▶ ЗАДАЧА: Перепишите все приведённые ниже данные строку за строкой, ничего не меняя, и не включайте в ответ изображения.

------------------------------

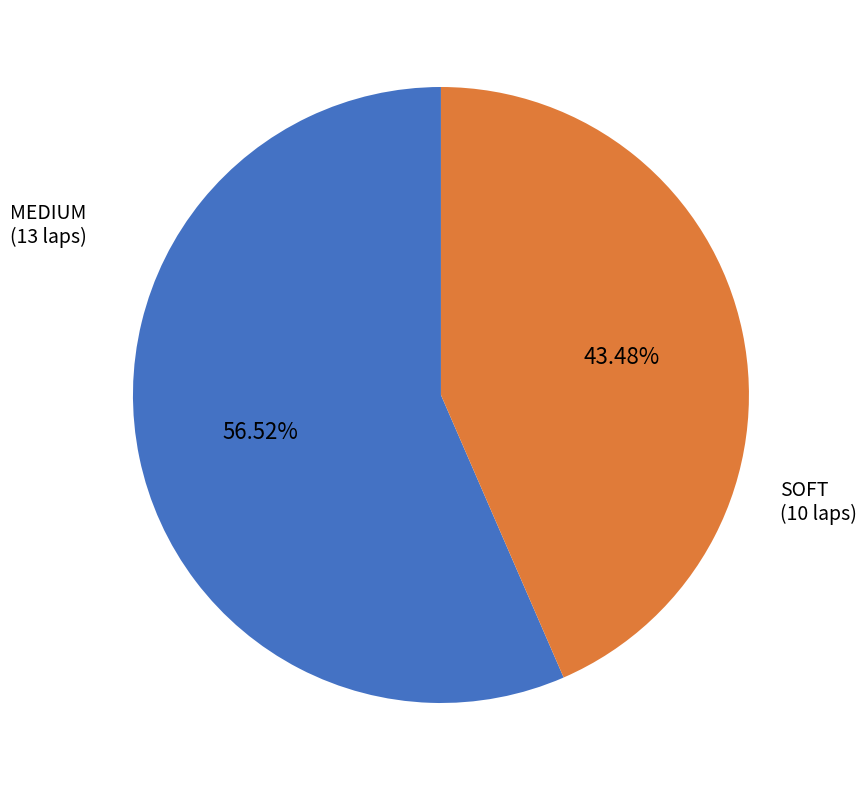

Does any single category account for the majority?

Yes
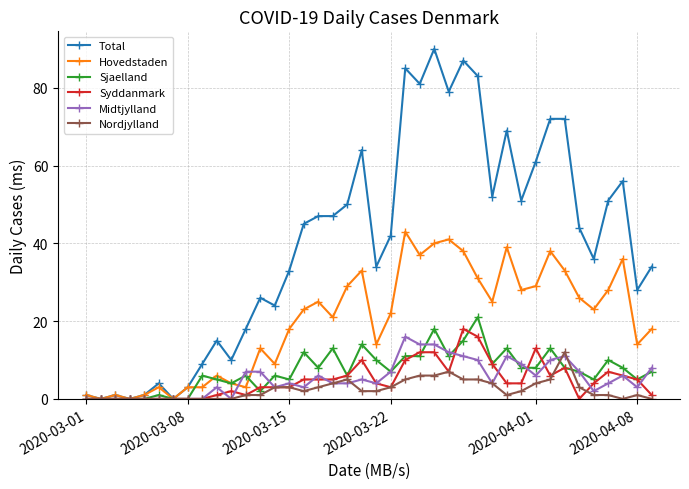

What is the maximum value for Nordjylland?

12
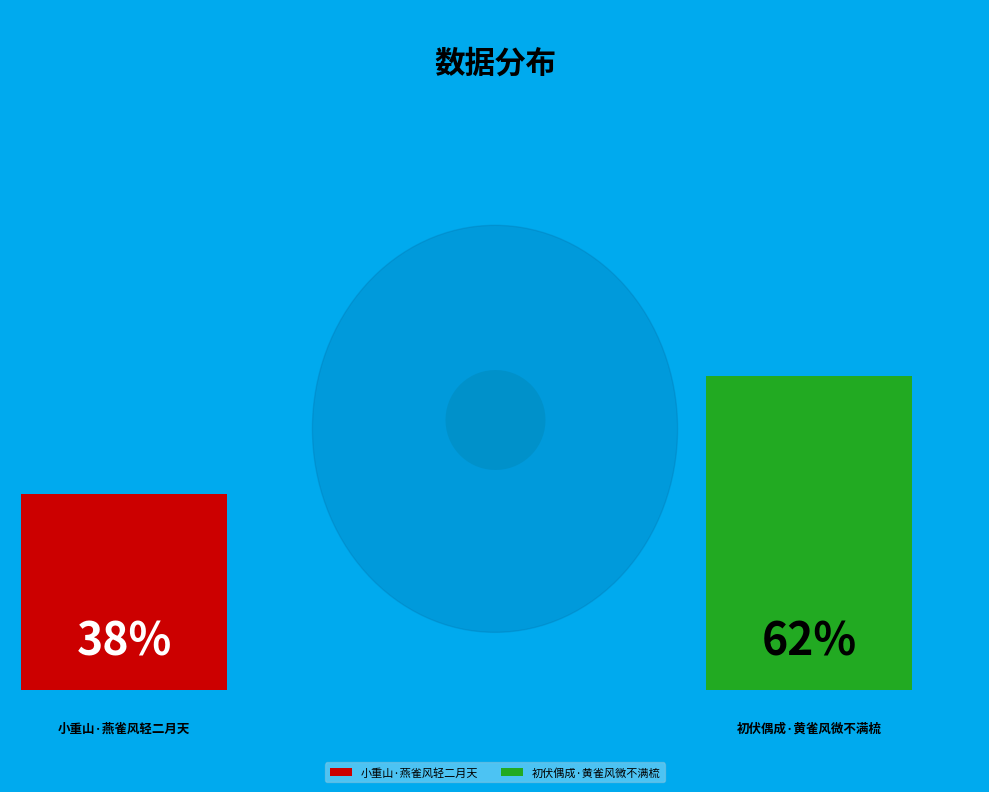

Between 小重山·燕雀风轻二月天 and 初伏偶成·黄雀风微不满梳, which is larger?

初伏偶成·黄雀风微不满梳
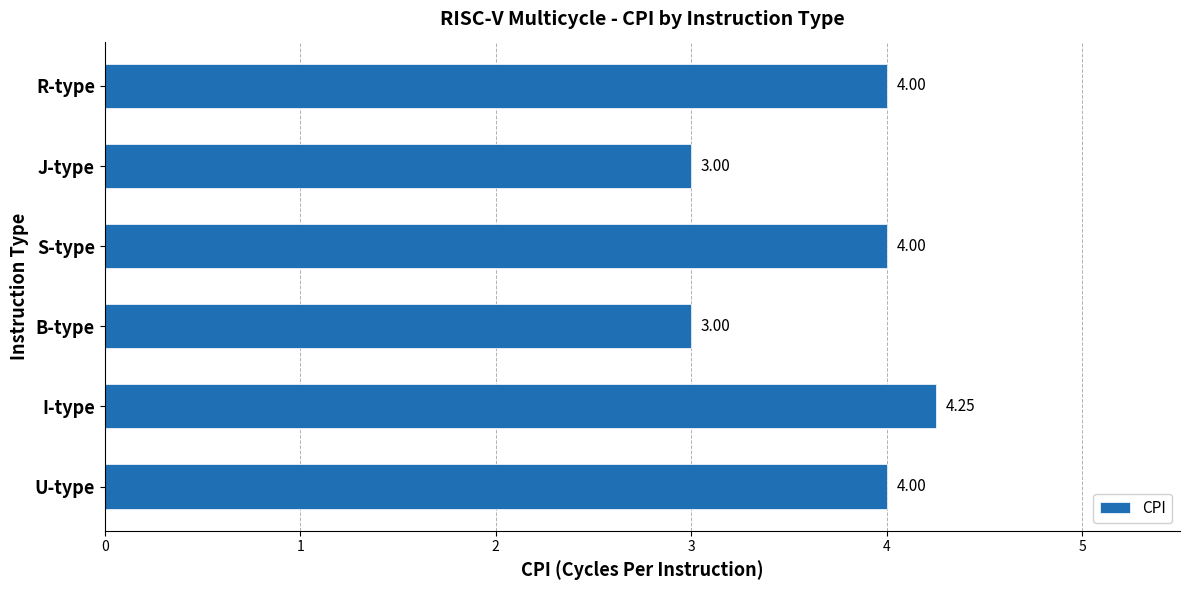

What is the change in value from J-type to R-type?

+1.0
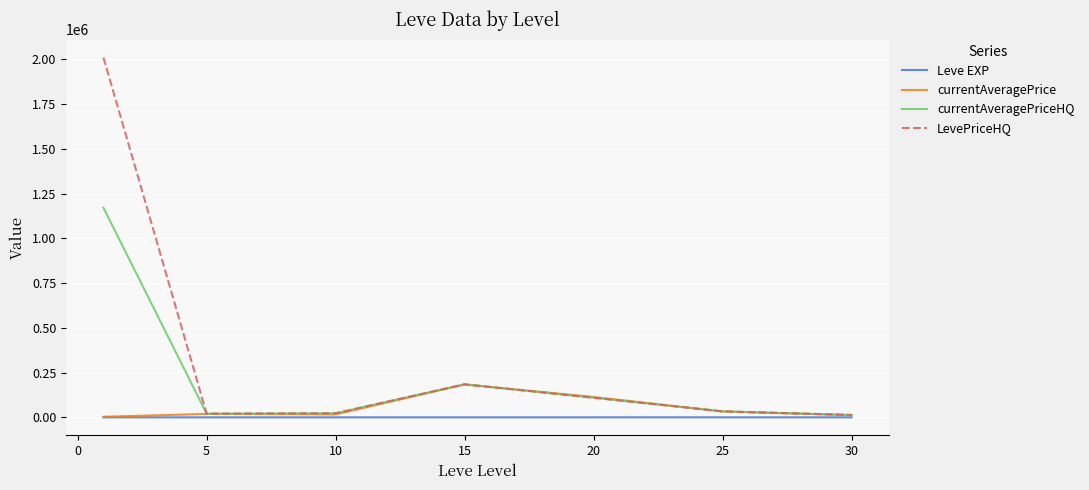

Rank the series by their maximum value, from lowest to highest.

Leve EXP, currentAveragePrice, currentAveragePriceHQ, LevePriceHQ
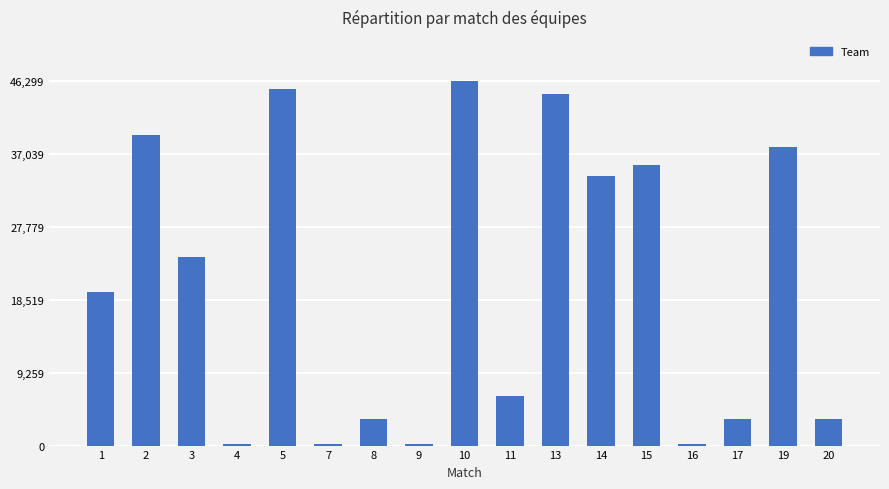

What is the greatest value displayed?

46299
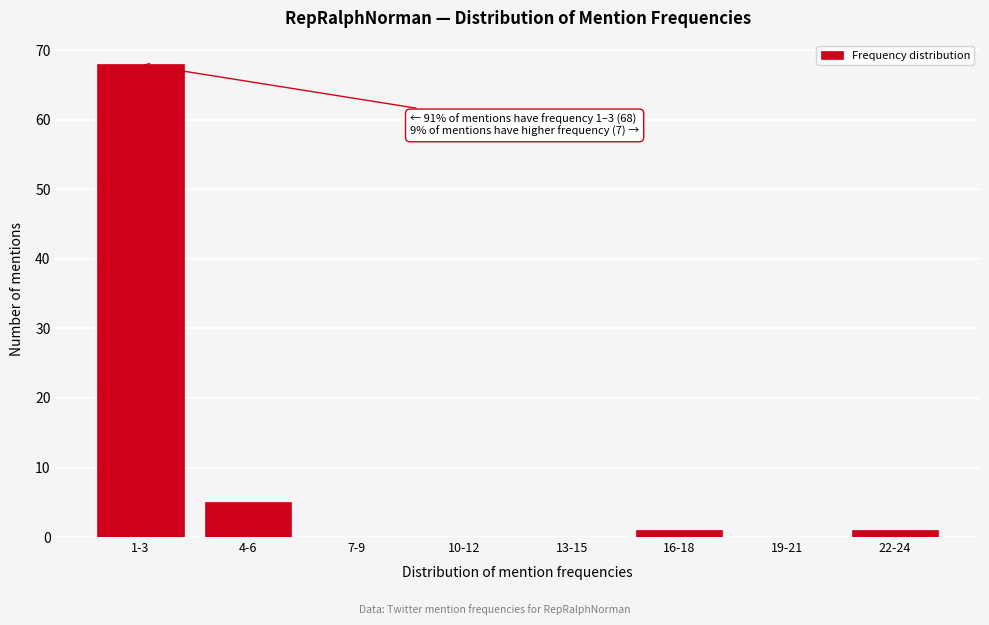

Reading left to right, list all the values displayed in this chart.

1-3=68	4-6=5	7-9=0	10-12=0	13-15=0	16-18=1	19-21=0	22-24=1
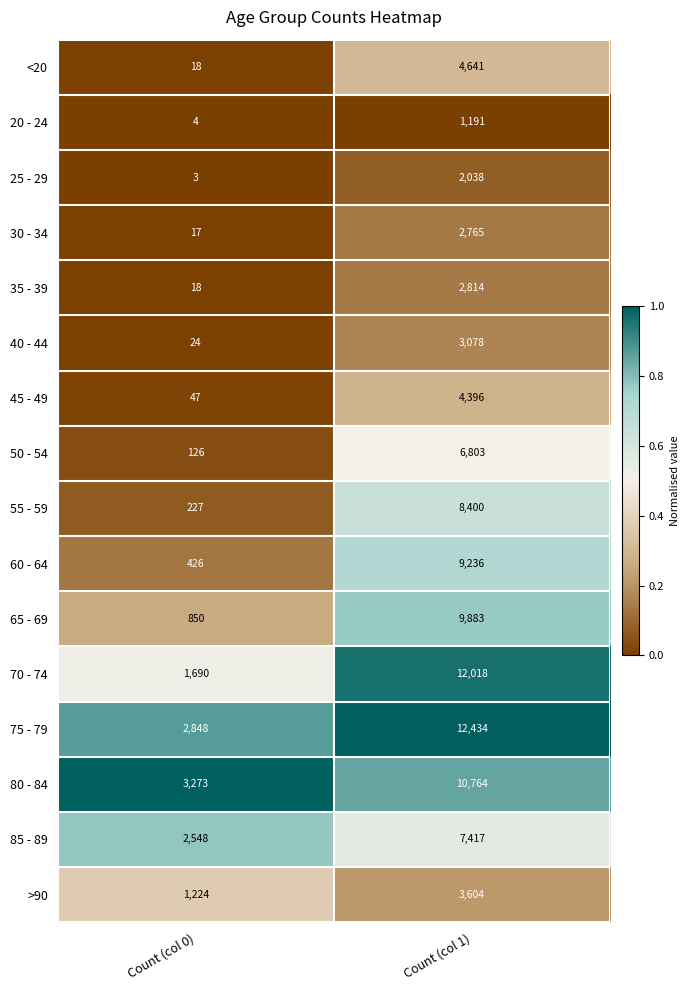

What is the average value of the 60 - 64 series?

4831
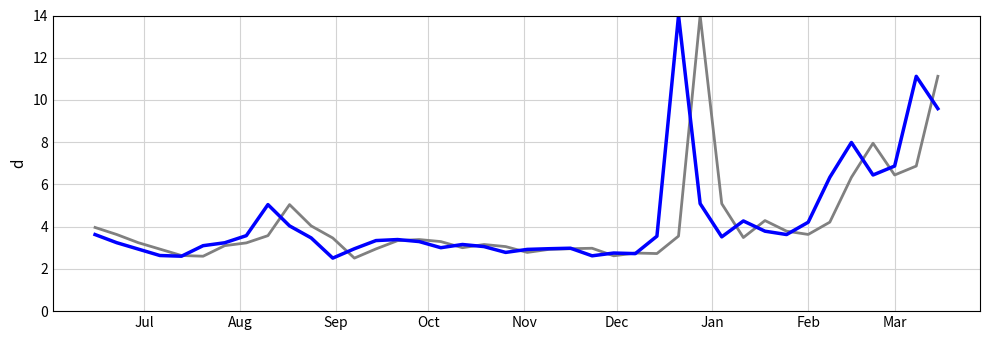

What is the smallest value displayed?

2.5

------------------------------

▶ ВЫПОЛНЕННОЕ ЗАДАНИЕ:
Does any single category account for the majority?

Yes

What is the maximum value for Nordjylland?

12

Between 小重山·燕雀风轻二月天 and 初伏偶成·黄雀风微不满梳, which is larger?

初伏偶成·黄雀风微不满梳

What is the change in value from J-type to R-type?

+1.0

Rank the series by their maximum value, from lowest to highest.

Leve EXP, currentAveragePrice, currentAveragePriceHQ, LevePriceHQ

What is the greatest value displayed?

46299

Reading left to right, list all the values displayed in this chart.

1-3=68	4-6=5	7-9=0	10-12=0	13-15=0	16-18=1	19-21=0	22-24=1

What is the average value of the 60 - 64 series?

4831

What is the smallest value displayed?

2.5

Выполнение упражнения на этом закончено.